# Provided data:
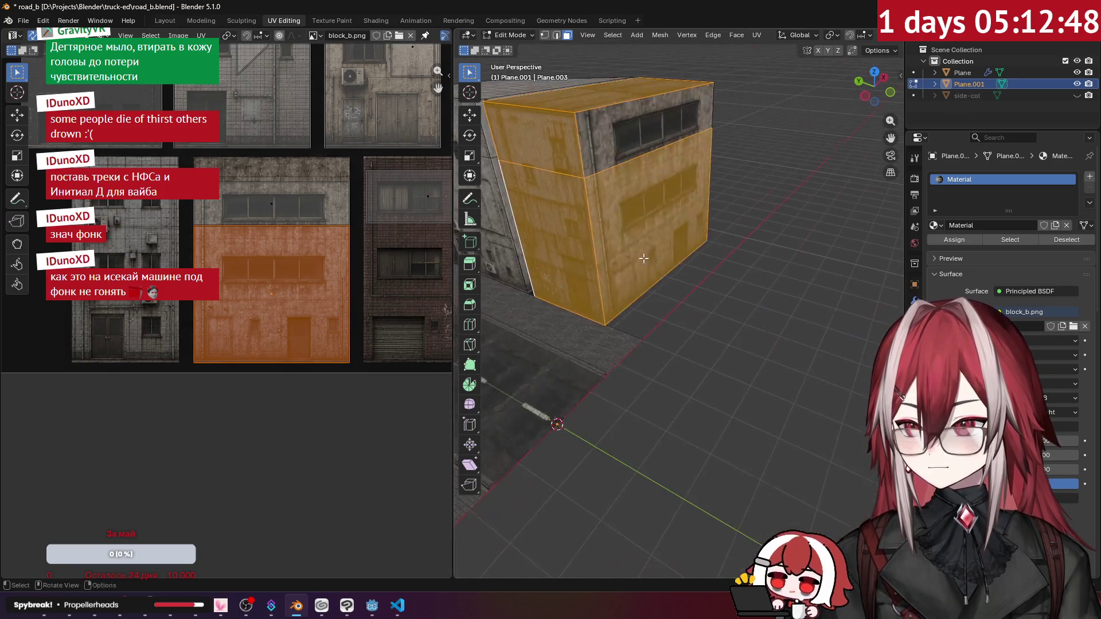
shift+click(622, 133)
Move the selected block 0.7 m back along Y in top view.
key(KP_7)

# Work to be completed:
Once the pictures are set aside, give the listing again word for word.

# Reply to the task:
shift+click(622, 133)
Move the selected block 0.7 m back along Y in top view.
key(KP_7)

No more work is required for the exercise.